═════ STUDY MATERIAL ═════
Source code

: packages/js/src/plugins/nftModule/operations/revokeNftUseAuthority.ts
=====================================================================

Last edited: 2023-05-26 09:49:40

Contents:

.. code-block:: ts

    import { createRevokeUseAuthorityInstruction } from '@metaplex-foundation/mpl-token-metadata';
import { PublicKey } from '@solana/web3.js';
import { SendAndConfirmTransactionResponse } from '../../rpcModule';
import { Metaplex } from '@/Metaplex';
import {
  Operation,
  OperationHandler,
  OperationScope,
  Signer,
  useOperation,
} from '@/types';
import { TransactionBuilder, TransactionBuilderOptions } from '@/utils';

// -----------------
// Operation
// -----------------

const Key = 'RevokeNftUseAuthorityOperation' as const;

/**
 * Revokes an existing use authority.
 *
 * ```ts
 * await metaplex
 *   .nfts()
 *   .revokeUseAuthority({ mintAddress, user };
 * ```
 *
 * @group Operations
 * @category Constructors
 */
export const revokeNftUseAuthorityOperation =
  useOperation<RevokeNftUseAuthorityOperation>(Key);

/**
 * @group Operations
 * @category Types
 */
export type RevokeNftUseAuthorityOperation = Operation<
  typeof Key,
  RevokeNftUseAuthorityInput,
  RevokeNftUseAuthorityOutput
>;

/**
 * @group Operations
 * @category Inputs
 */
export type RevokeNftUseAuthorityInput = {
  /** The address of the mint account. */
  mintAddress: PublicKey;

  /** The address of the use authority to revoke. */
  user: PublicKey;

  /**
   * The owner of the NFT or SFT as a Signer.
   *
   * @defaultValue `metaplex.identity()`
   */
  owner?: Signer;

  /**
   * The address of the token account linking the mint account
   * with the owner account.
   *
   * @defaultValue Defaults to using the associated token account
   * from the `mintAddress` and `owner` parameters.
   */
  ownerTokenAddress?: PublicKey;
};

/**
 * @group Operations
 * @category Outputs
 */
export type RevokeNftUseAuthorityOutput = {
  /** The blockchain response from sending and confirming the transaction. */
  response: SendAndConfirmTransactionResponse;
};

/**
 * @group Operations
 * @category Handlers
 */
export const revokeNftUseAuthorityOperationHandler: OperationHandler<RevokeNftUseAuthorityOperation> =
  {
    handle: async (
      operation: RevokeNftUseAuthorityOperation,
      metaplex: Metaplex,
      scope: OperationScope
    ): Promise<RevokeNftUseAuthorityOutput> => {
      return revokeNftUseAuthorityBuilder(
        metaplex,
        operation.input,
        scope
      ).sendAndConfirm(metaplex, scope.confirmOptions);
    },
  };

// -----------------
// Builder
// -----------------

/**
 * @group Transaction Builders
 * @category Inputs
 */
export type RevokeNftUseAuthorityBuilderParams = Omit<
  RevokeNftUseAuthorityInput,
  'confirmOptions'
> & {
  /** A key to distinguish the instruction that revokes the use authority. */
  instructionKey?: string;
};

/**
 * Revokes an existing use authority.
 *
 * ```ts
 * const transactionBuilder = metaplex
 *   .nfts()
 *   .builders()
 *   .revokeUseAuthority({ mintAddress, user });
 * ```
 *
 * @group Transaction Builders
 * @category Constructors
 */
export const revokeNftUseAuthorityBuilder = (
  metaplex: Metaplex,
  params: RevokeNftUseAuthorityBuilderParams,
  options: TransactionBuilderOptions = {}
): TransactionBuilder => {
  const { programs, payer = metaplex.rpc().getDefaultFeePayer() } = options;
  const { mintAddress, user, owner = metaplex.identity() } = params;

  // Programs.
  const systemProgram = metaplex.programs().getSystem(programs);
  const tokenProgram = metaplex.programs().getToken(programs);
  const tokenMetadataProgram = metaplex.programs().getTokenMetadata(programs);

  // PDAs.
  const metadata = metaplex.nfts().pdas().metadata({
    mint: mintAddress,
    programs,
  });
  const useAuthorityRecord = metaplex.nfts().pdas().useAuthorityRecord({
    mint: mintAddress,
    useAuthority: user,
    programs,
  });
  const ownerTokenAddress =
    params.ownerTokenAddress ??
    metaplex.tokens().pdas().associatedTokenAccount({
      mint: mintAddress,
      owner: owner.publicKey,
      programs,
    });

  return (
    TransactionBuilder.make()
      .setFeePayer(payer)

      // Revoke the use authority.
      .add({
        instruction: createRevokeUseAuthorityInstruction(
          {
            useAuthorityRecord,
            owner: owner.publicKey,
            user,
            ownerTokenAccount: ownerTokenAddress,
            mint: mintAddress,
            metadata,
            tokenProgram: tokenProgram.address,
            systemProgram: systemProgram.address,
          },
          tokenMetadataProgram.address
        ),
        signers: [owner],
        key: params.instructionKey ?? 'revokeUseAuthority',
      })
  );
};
═════
EXERCISE: As you read the records above, find each line that contains "nfts" and copy it.

EXERCISE RESPONSE:
 *   .nfts()
 *   .nfts()
  const metadata = metaplex.nfts().pdas().metadata({
  const useAuthorityRecord = metaplex.nfts().pdas().useAuthorityRecord({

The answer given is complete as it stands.